WHAT THE TASK ASKS: Reproduce all the rows below, replacing every "Recorded time" with "Time shown" and leaving everything else unchanged.

SUPPLIED MATERIAL:
* start *

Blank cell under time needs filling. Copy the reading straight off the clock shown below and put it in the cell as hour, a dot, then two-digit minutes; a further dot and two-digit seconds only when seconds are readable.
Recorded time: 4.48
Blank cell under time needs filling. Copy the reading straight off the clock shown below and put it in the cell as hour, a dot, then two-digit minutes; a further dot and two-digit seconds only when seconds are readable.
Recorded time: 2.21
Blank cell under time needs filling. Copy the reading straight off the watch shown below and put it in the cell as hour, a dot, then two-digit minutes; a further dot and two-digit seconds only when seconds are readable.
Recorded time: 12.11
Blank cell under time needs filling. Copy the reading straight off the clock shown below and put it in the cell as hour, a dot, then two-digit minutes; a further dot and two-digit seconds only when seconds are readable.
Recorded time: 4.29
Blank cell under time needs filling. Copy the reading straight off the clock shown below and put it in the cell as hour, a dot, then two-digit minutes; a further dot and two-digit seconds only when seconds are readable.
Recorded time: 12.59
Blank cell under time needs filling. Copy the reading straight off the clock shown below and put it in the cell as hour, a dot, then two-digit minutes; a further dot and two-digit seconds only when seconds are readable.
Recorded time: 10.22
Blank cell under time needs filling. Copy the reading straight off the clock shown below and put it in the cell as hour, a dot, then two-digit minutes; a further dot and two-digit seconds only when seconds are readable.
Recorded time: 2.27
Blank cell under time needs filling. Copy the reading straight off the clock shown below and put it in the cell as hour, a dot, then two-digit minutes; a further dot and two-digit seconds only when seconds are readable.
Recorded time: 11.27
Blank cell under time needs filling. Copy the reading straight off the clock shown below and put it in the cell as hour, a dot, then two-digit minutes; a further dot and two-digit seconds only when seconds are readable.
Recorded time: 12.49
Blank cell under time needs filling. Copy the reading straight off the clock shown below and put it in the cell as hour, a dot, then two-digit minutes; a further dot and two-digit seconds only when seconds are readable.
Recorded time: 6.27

* end *

EXERCISE ANSWER:
Blank cell under time needs filling. Copy the reading straight off the clock shown below and put it in the cell as hour, a dot, then two-digit minutes; a further dot and two-digit seconds only when seconds are readable.
Time shown: 4.48
Blank cell under time needs filling. Copy the reading straight off the clock shown below and put it in the cell as hour, a dot, then two-digit minutes; a further dot and two-digit seconds only when seconds are readable.
Time shown: 2.21
Blank cell under time needs filling. Copy the reading straight off the watch shown below and put it in the cell as hour, a dot, then two-digit minutes; a further dot and two-digit seconds only when seconds are readable.
Time shown: 12.11
Blank cell under time needs filling. Copy the reading straight off the clock shown below and put it in the cell as hour, a dot, then two-digit minutes; a further dot and two-digit seconds only when seconds are readable.
Time shown: 4.29
Blank cell under time needs filling. Copy the reading straight off the clock shown below and put it in the cell as hour, a dot, then two-digit minutes; a further dot and two-digit seconds only when seconds are readable.
Time shown: 12.59
Blank cell under time needs filling. Copy the reading straight off the clock shown below and put it in the cell as hour, a dot, then two-digit minutes; a further dot and two-digit seconds only when seconds are readable.
Time shown: 10.22
Blank cell under time needs filling. Copy the reading straight off the clock shown below and put it in the cell as hour, a dot, then two-digit minutes; a further dot and two-digit seconds only when seconds are readable.
Time shown: 2.27
Blank cell under time needs filling. Copy the reading straight off the clock shown below and put it in the cell as hour, a dot, then two-digit minutes; a further dot and two-digit seconds only when seconds are readable.
Time shown: 11.27
Blank cell under time needs filling. Copy the reading straight off the clock shown below and put it in the cell as hour, a dot, then two-digit minutes; a further dot and two-digit seconds only when seconds are readable.
Time shown: 12.49
Blank cell under time needs filling. Copy the reading straight off the clock shown below and put it in the cell as hour, a dot, then two-digit minutes; a further dot and two-digit seconds only when seconds are readable.
Time shown: 6.27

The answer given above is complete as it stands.